(Given records begins)

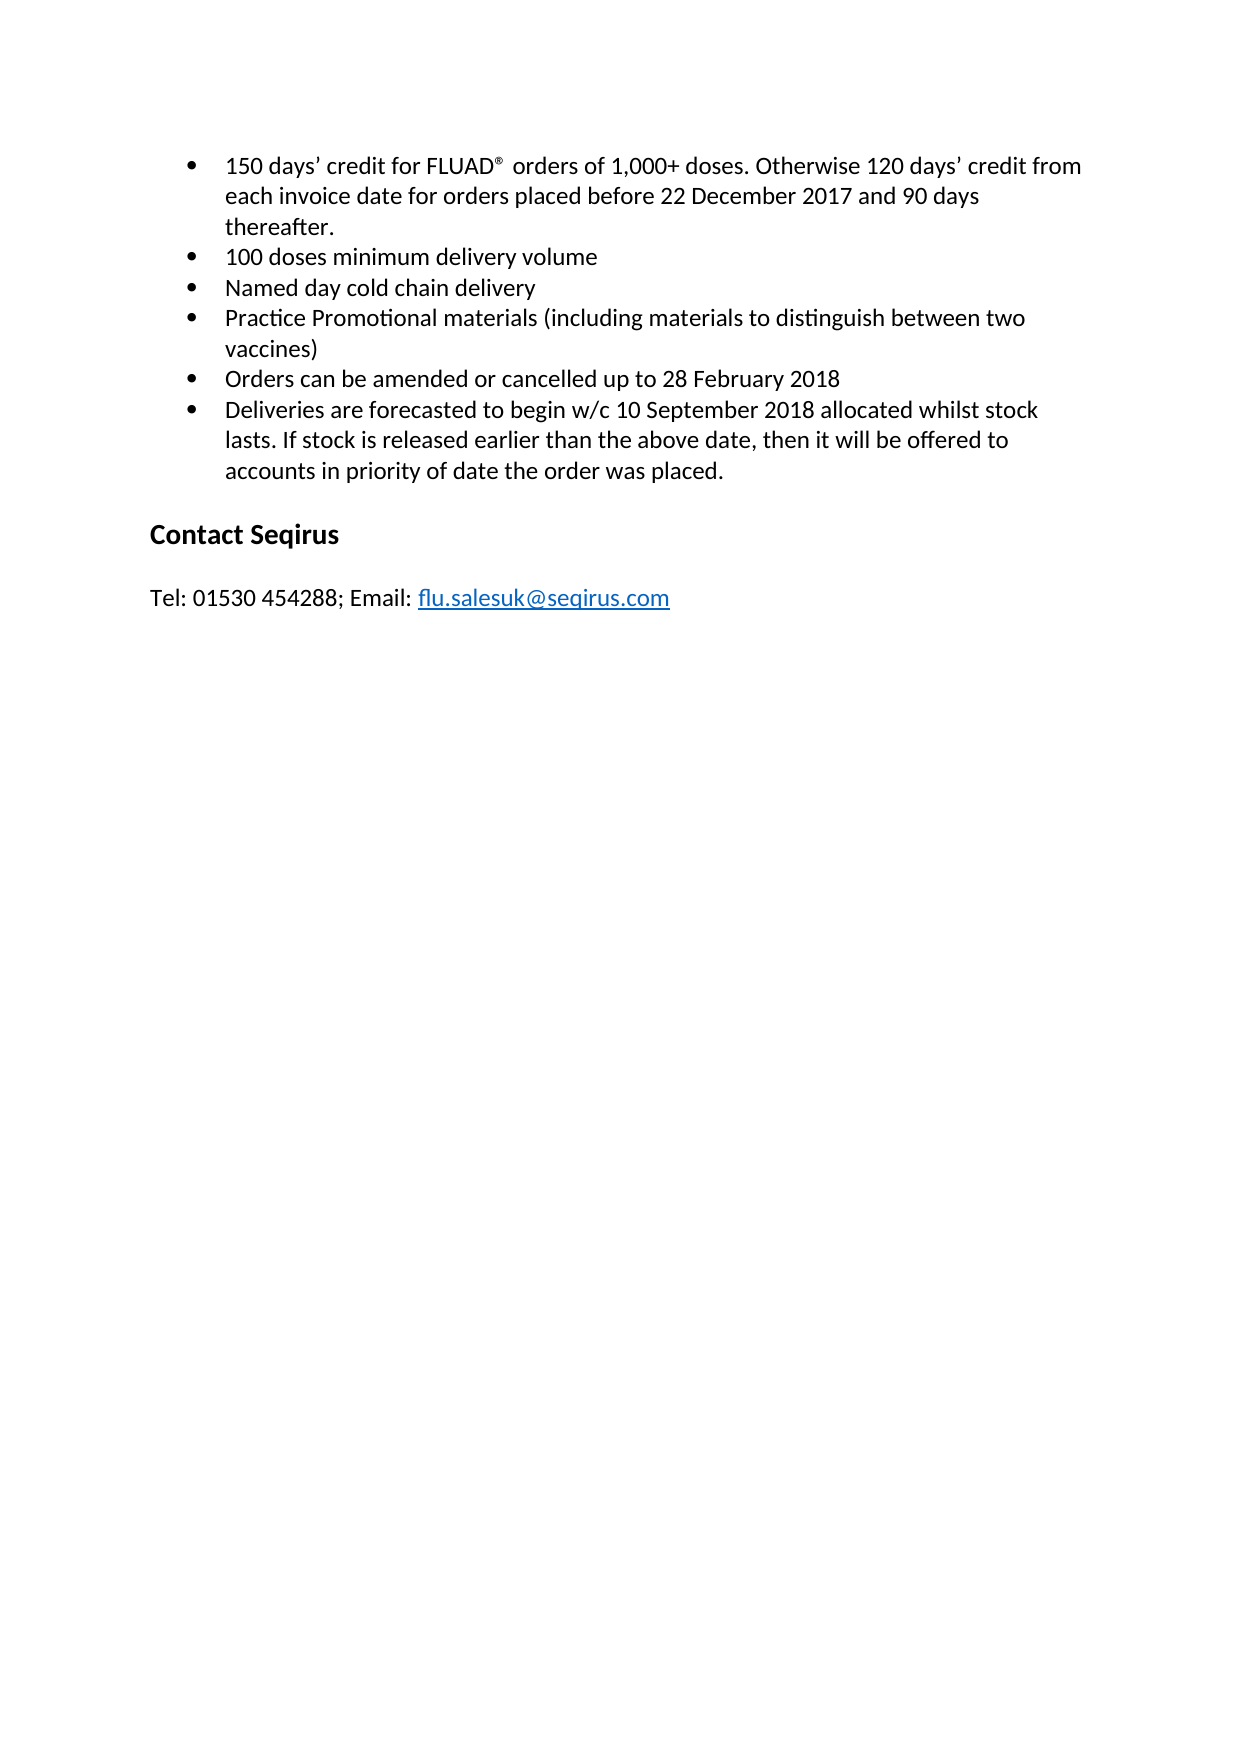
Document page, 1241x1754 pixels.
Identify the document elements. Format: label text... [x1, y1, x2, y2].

list Named day cold chain delivery [187, 272, 1090, 303]
list Practice Promotional materials (including materials to distinguish between two vaccines) [187, 303, 1090, 364]
list Deliveries are forecasted to begin w/c 10 September 2018 allocated whilst stock lasts. If stock is released earlier than the above date, then it will be offered to accounts in priority of date the order was placed. [187, 394, 1090, 486]
text Tel: 01530 454288; Email: flu.salesuk@seqirus.com [150, 582, 1090, 613]
text Contact Seqirus [150, 516, 1090, 552]
list Orders can be amended or cancelled up to 28 February 2018 [187, 364, 1090, 394]
list 100 doses minimum delivery volume [187, 242, 1090, 272]
list 150 days’ credit for FLUAD® orders of 1,000+ doses. Otherwise 120 days’ credit from each invoice date for orders placed before 22 December 2017 and 90 days thereafter. [187, 150, 1090, 242]
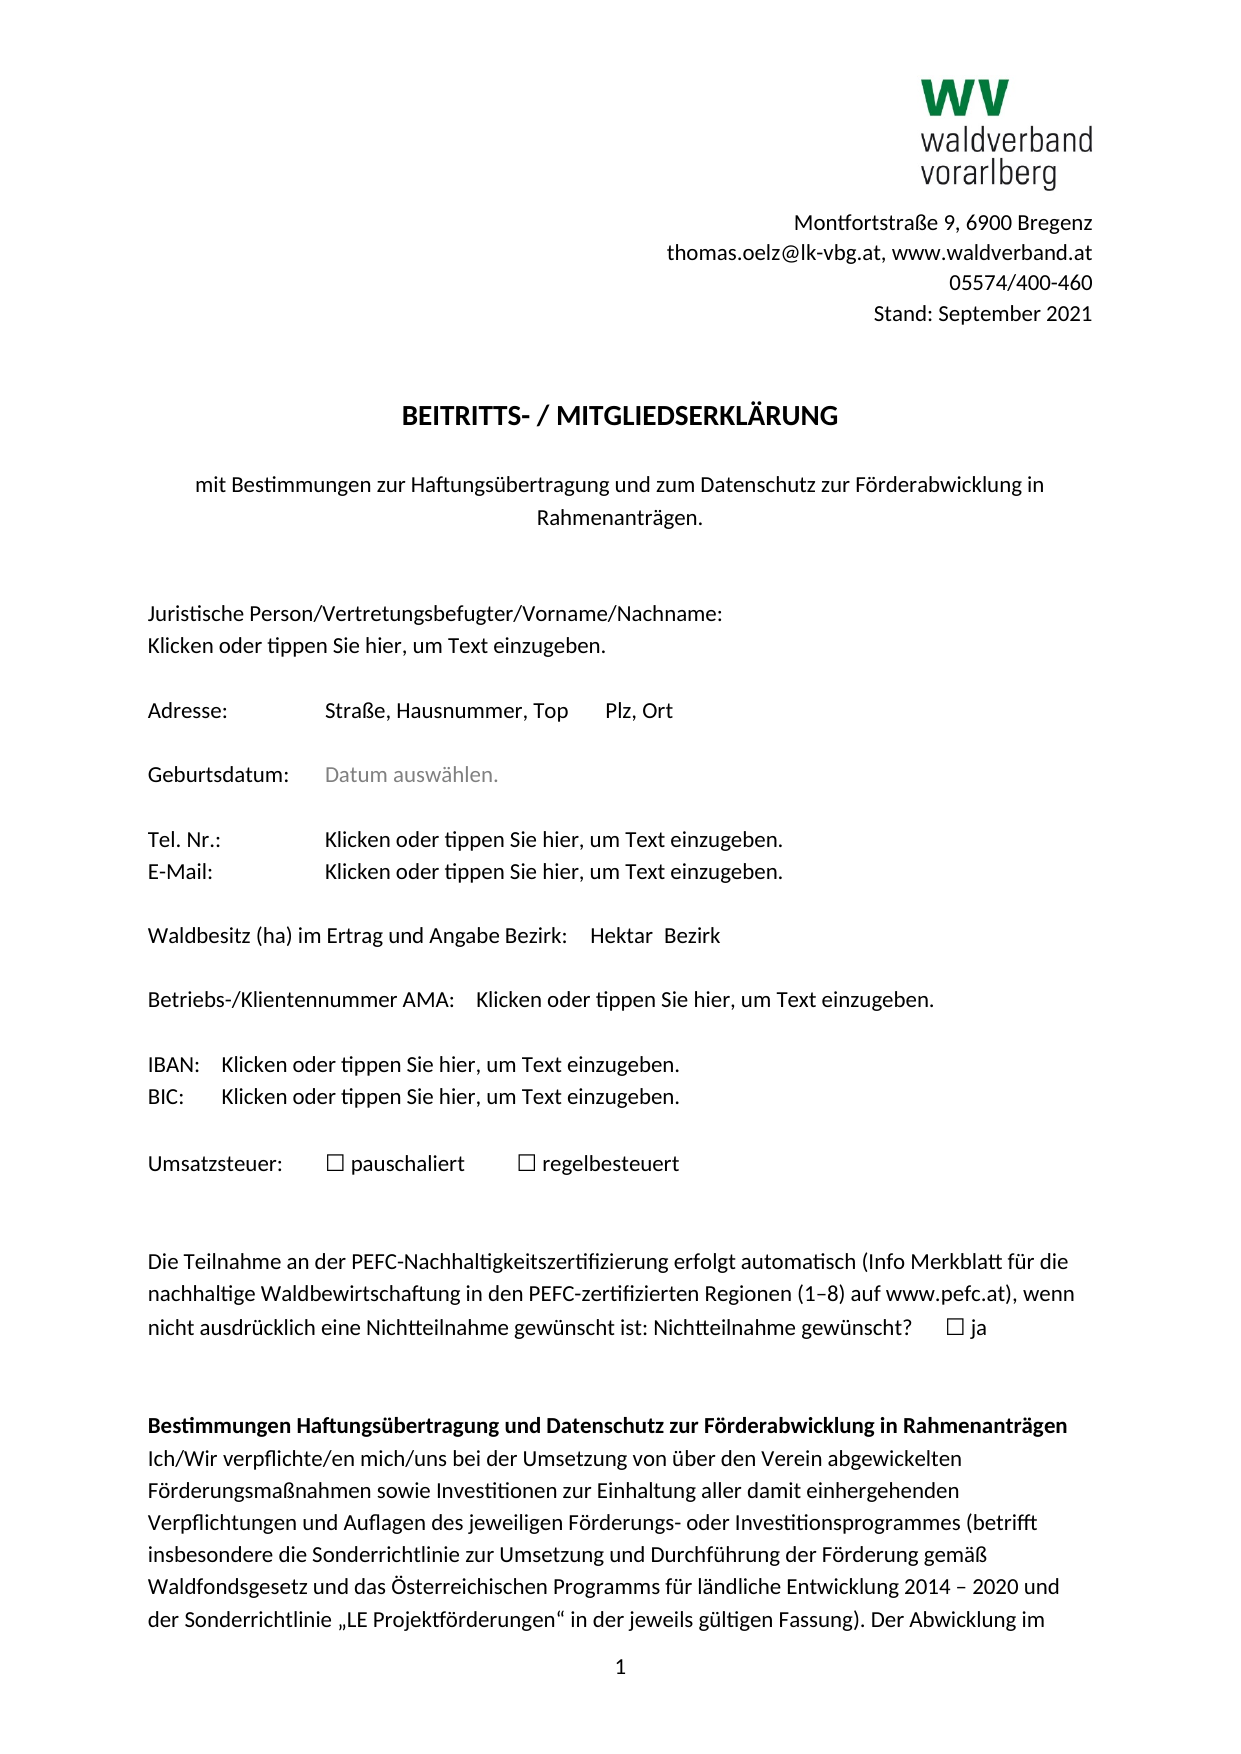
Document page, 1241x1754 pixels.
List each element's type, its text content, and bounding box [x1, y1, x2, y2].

text Geburtsdatum: [148, 760, 1093, 821]
text Adresse: [148, 696, 1093, 724]
text BEITRITTS- / MITGLIEDSERKLÄRUNG [148, 397, 1093, 433]
text thomas.oelz@lk-vbg.at, www.waldverband.at [148, 238, 1093, 266]
text Bestimmungen Haftungsübertragung und Datenschutz zur Förderabwicklung in Rahmenanträgen [148, 1412, 1093, 1439]
text mit Bestimmungen zur Haftungsübertragung und zum Datenschutz zur Förderabwicklung in Rahmenanträgen. [148, 471, 1093, 531]
picture [906, 75, 1106, 195]
text Montfortstraße 9, 6900 Bregenz [148, 208, 1093, 236]
text IBAN: [148, 1050, 1093, 1078]
text Umsatzsteuer: pauschaliert regelbesteuert [148, 1147, 1093, 1178]
text Tel. Nr.: [148, 825, 1093, 853]
text E-Mail: [148, 857, 1093, 885]
text 05574/400-460 [148, 268, 1093, 296]
text Juristische Person/Vertretungsbefugter/Vorname/Nachname: [148, 599, 1093, 627]
text Betriebs-/Klientennummer AMA: [148, 986, 1093, 1046]
text Waldbesitz (ha) im Ertrag und Angabe Bezirk: [148, 921, 1093, 949]
text BIC: [148, 1082, 1093, 1110]
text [148, 1444, 1093, 1633]
text Die Teilnahme an der PEFC-Nachhaltigkeitszertifizierung erfolgt automatisch (Info Merkblatt für die nachhaltige Waldbewirtschaftung in den PEFC-zertifizierten Regionen (1–8) auf www.pefc.at), wenn nicht ausdrücklich eine Nichtteilnahme gewünscht ist: Nichtteilnahme gewünscht? ja [148, 1247, 1093, 1342]
text Stand: September 2021 [148, 299, 1093, 327]
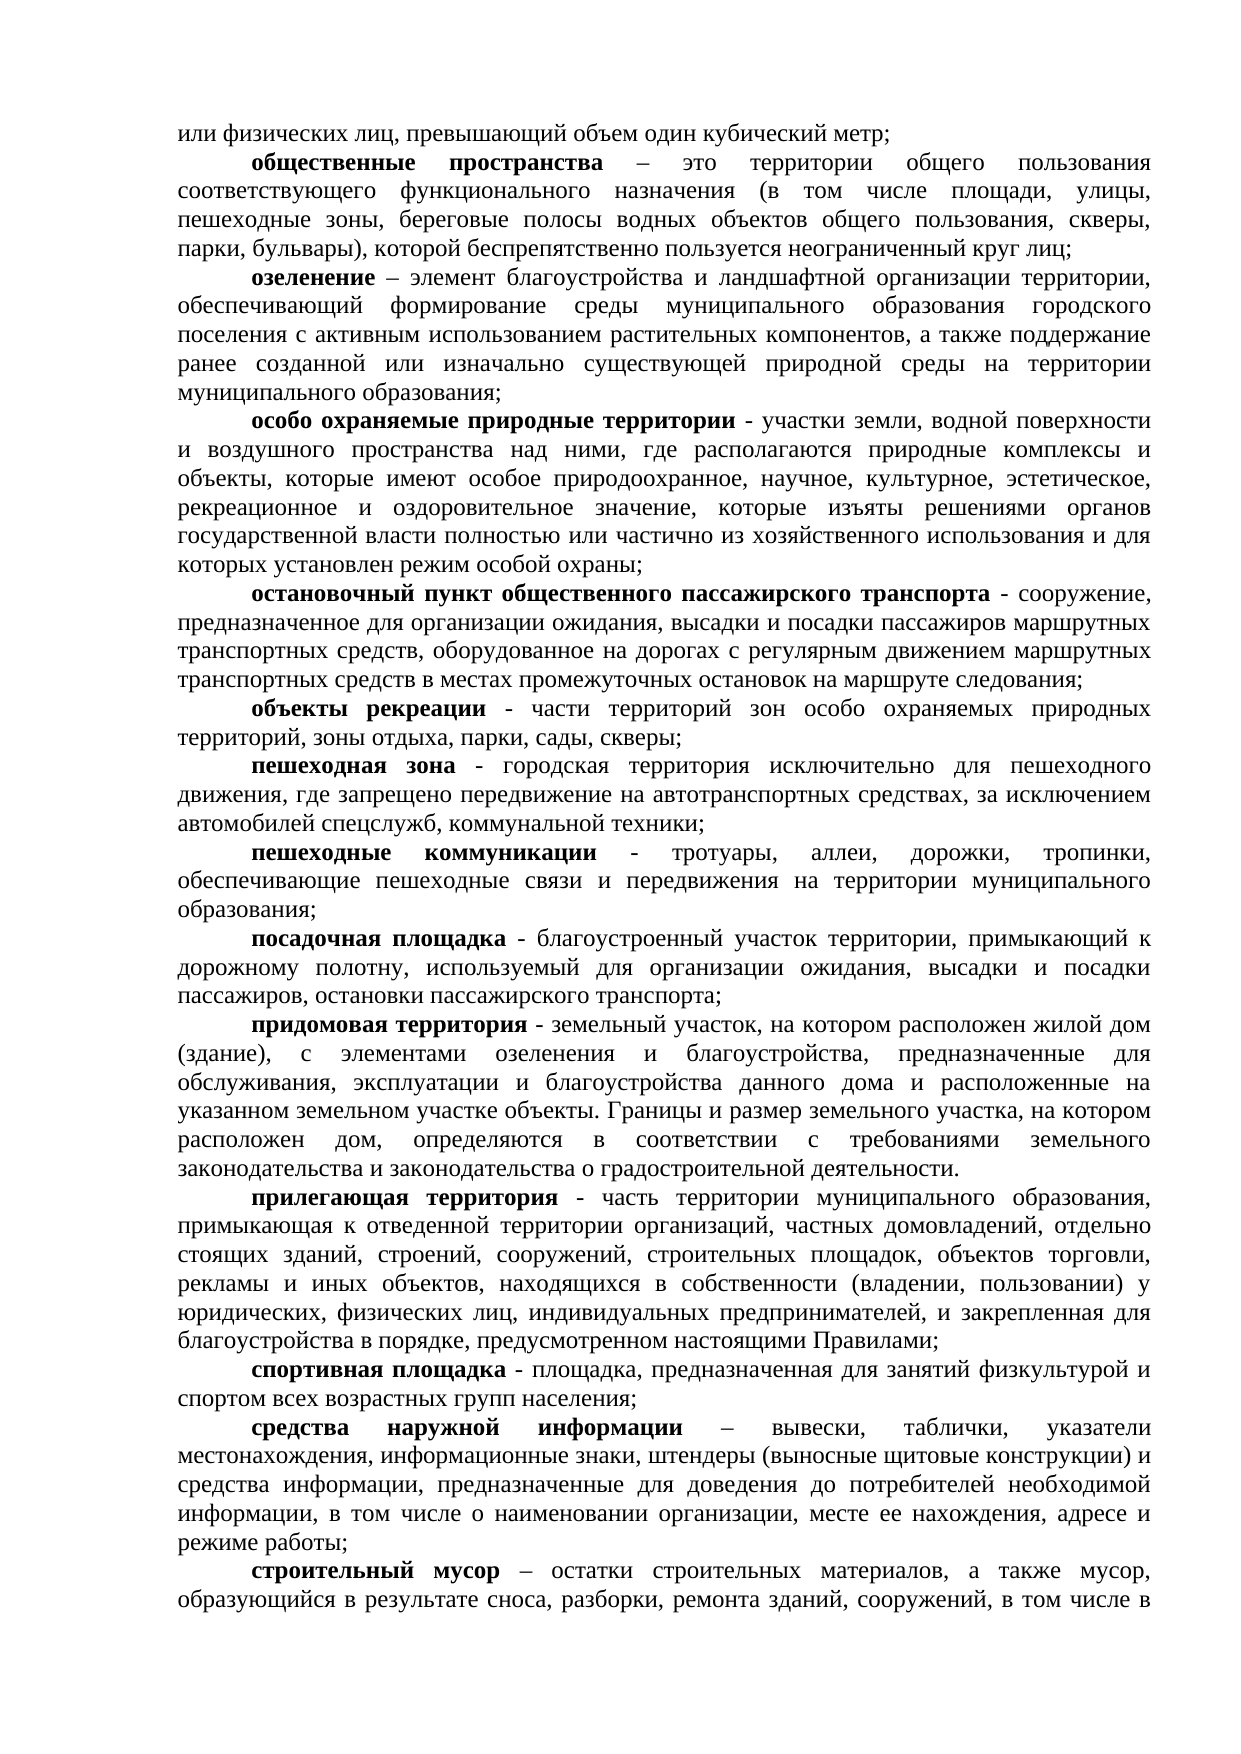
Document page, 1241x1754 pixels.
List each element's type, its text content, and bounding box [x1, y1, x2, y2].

text объекты рекреации - части территорий зон особо охраняемых природных территорий, зоны отдыха, парки, сады, скверы; [177, 693, 1152, 751]
text остановочный пункт общественного пассажирского транспорта - сооружение, предназначенное для организации ожидания, высадки и посадки пассажиров маршрутных транспортных средств, оборудованное на дорогах с регулярным движением маршрутных транспортных средств в местах промежуточных остановок на маршруте следования; [177, 578, 1152, 693]
text прилегающая территория - часть территории муниципального образования, примыкающая к отведенной территории организаций, частных домовладений, отдельно стоящих зданий, строений, сооружений, строительных площадок, объектов торговли, рекламы и иных объектов, находящихся в собственности (владении, пользовании) у юридических, физических лиц, индивидуальных предпринимателей, и закрепленная для благоустройства в порядке, предусмотренном настоящими Правилами; [177, 1182, 1152, 1354]
text пешеходная зона - городская территория исключительно для пешеходного движения, где запрещено передвижение на автотранспортных средствах, за исключением автомобилей спецслужб, коммунальной техники; [177, 751, 1152, 837]
text средства наружной информации – вывески, таблички, указатели местонахождения, информационные знаки, штендеры (выносные щитовые конструкции) и средства информации, предназначенные для доведения до потребителей необходимой информации, в том числе о наименовании организации, месте ее нахождения, адресе и режиме работы; [177, 1412, 1152, 1556]
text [177, 118, 1152, 147]
text строительный мусор – остатки строительных материалов, а также мусор, образующийся в результате сноса, разборки, ремонта зданий, сооружений, в том числе в результате ремонта жилых и нежилых помещений; [177, 1556, 551, 1584]
text придомовая территория - земельный участок, на котором расположен жилой дом (здание), с элементами озеленения и благоустройства, предназначенные для обслуживания, эксплуатации и благоустройства данного дома и расположенные на указанном земельном участке объекты. Границы и размер земельного участка, на котором расположен дом, определяются в соответствии с требованиями земельного законодательства и законодательства о градостроительной деятельности. [177, 1009, 1152, 1182]
text особо охраняемые природные территории - участки земли, водной поверхности и воздушного пространства над ними, где располагаются природные комплексы и объекты, которые имеют особое природоохранное, научное, культурное, эстетическое, рекреационное и оздоровительное значение, которые изъяты решениями органов государственной власти полностью или частично из хозяйственного использования и для которых установлен режим особой охраны; [177, 406, 1152, 578]
text пешеходные коммуникации - тротуары, аллеи, дорожки, тропинки, обеспечивающие пешеходные связи и передвижения на территории муниципального образования; [177, 837, 1152, 923]
text спортивная площадка - площадка, предназначенная для занятий физкультурой и спортом всех возрастных групп населения; [177, 1354, 1152, 1412]
text общественные пространства – это территории общего пользования соответствующего функционального назначения (в том числе площади, улицы, пешеходные зоны, береговые полосы водных объектов общего пользования, скверы, парки, бульвары), которой беспрепятственно пользуется неограниченный круг лиц; [177, 147, 1152, 262]
text посадочная площадка - благоустроенный участок территории, примыкающий к дорожному полотну, используемый для организации ожидания, высадки и посадки пассажиров, остановки пассажирского транспорта; [177, 923, 1152, 1009]
text озеленение – элемент благоустройства и ландшафтной организации территории, обеспечивающий формирование среды муниципального образования городского поселения с активным использованием растительных компонентов, а также поддержание ранее созданной или изначально существующей природной среды на территории муниципального образования; [177, 262, 1152, 406]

(Given records ends)

Task objective
Using the records above, pull out each line where the word "Datenschutz" occurs.

Response to the exercise
text Bestimmungen Haftungsübertragung und Datenschutz zur Förderabwicklung in Rahmenanträgen [148, 1412, 1093, 1439]
text mit Bestimmungen zur Haftungsübertragung und zum Datenschutz zur Förderabwicklung in Rahmenanträgen. [148, 471, 1093, 531]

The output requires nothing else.